:: Supplied records
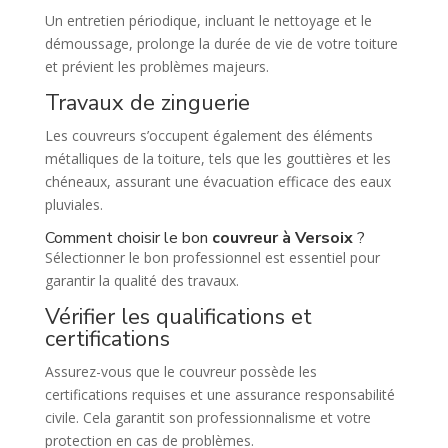
Un entretien périodique, incluant le nettoyage et le
démoussage, prolonge la durée de vie de votre toiture
et prévient les problèmes majeurs.
Travaux de zinguerie
Les couvreurs s’occupent également des éléments
métalliques de la toiture, tels que les gouttières et les
chéneaux, assurant une évacuation efficace des eaux
pluviales.
Comment choisir le bon
couvreur à Versoix
?
Sélectionner le bon professionnel est essentiel pour
garantir la qualité des travaux.
Vérifier les qualifications et
certifications
Assurez-vous que le couvreur possède les
certifications requises et une assurance responsabilité
civile. Cela garantit son professionnalisme et votre
protection en cas de problèmes.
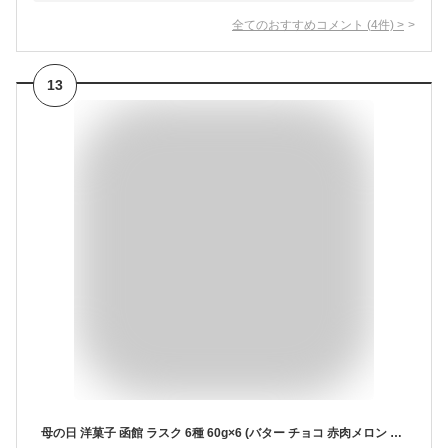
全てのおすすめコメント
(
4
件)
>
13
母の日 洋菓子 函館 ラスク 6種 60g×6 (バター チョコ 赤肉メロン 抹茶 ストロベリー ホワイト) お土産 北海道 函館市 キングベーク 送料無料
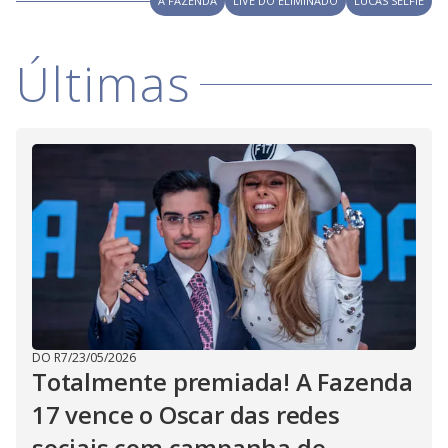
A FAZENDA
LIVE DO ELIMINADO
LUCAS SELFIE
Últimas
DO R7
/
23/05/2026
Totalmente premiada! A Fazenda
17 vence o Oscar das redes
sociais com campanha de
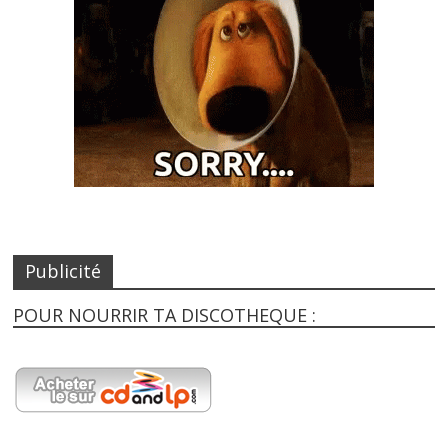
Publicité
POUR NOURRIR TA DISCOTHEQUE :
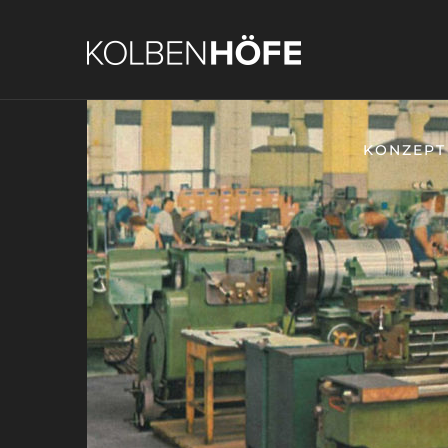
KONZEPT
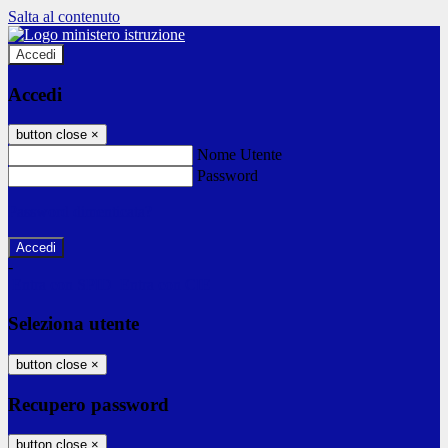
Salta al contenuto
Accedi
Accedi
button close
×
Nome Utente
Password
Password dimenticata?
-
Entra con SPID
Entra con CIE
Seleziona utente
button close
×
Recupero password
button close
×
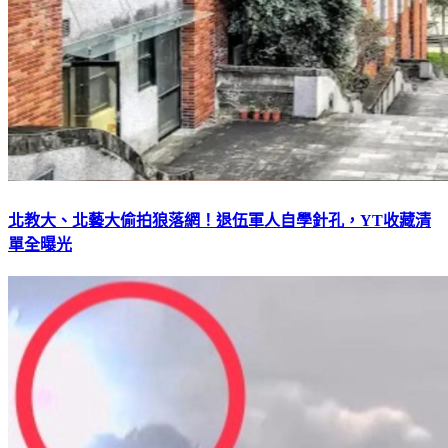
北教大、北藝大偷拍狼落網！退伍軍人自學針孔，YT收藏清
單全曝光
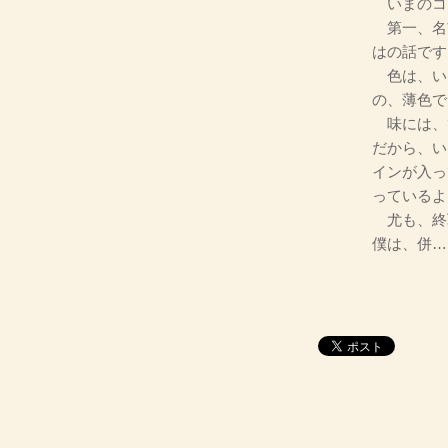
いまのコ
第一、名
はの話です
色は、い
の、薄色で
味には、
だから、い
インが入っ
っているよ
尤も、終
僕は、併…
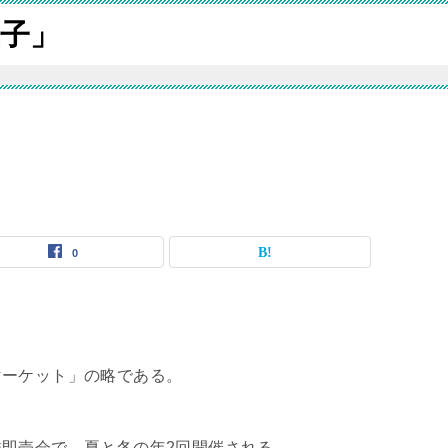
子」
0
マーケット」の略である。
即売会で、夏と冬の年2回開催される。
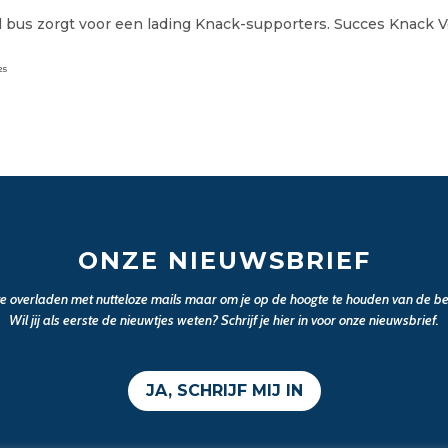
 bus zorgt voor een lading Knack-supporters. Succes Knack Vo
25
ONZE NIEUWSBRIEF
 te overladen met nutteloze mails maar om je op de hoogte te houden van de bel
Wil jij als eerste de nieuwtjes weten? Schrijf je hier in voor onze nieuwsbrief.
JA, SCHRIJF MIJ IN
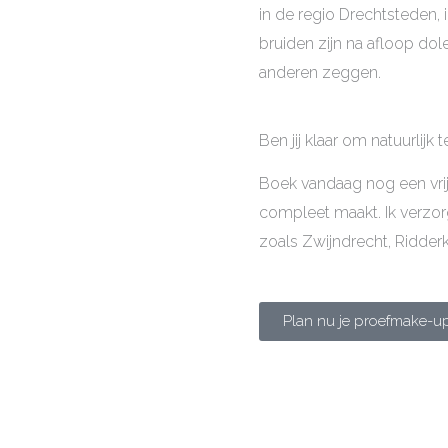
in de regio Drechtsteden, i
bruiden zijn na afloop dole
anderen zeggen.
Ben jij klaar om natuurlijk t
Boek vandaag nog een vri
compleet maakt. Ik verzor
zoals Zwijndrecht, Ridder
Plan nu je proefmake-u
::::
> **Your task**: Copy out the material from the line with "全てのおすすめコメント" through the end, leaving out the pictures.

> **Your response**:
全てのおすすめコメント
(
4
件)
>
13
母の日 洋菓子 函館 ラスク 6種 60g×6 (バター チョコ 赤肉メロン 抹茶 ストロベリー ホワイト) お土産 北海道 函館市 キングベーク 送料無料
A FAZENDA
LIVE DO ELIMINADO
LUCAS SELFIE
Últimas
DO R7
/
23/05/2026
Totalmente premiada! A Fazenda
17 vence o Oscar das redes
sociais com campanha de
Publicité
POUR NOURRIR TA DISCOTHEQUE :
KONZEPT
Salta al contenuto
Accedi
Accedi
button close
×
Nome Utente
Password
Password dimenticata?
-
Entra con SPID
Entra con CIE
Seleziona utente
button close
×
Recupero password
button close
×
北教大、北藝大偷拍狼落網！退伍軍人自學針孔，YT收藏清
單全曝光
いまのコ
第一、名
はの話です
色は、い
の、薄色で
味には、
だから、い
インが入っ
っているよ
尤も、終
僕は、併…
子」
0
マーケット」の略である。
即売会で、夏と冬の年2回開催される。
 bus zorgt voor een lading Knack-supporters. Succes Knack Vo
25
ONZE NIEUWSBRIEF
 te overladen met nutteloze mails maar om je op de hoogte te houden van de bel
Wil jij als eerste de nieuwtjes weten? Schrijf je hier in voor onze nieuwsbrief.
JA, SCHRIJF MIJ IN
in de regio Drechtsteden, i
bruiden zijn na afloop dole
anderen zeggen.
Ben jij klaar om natuurlijk t
Boek vandaag nog een vri
compleet maakt. Ik verzor
zoals Zwijndrecht, Ridder
Plan nu je proefmake-u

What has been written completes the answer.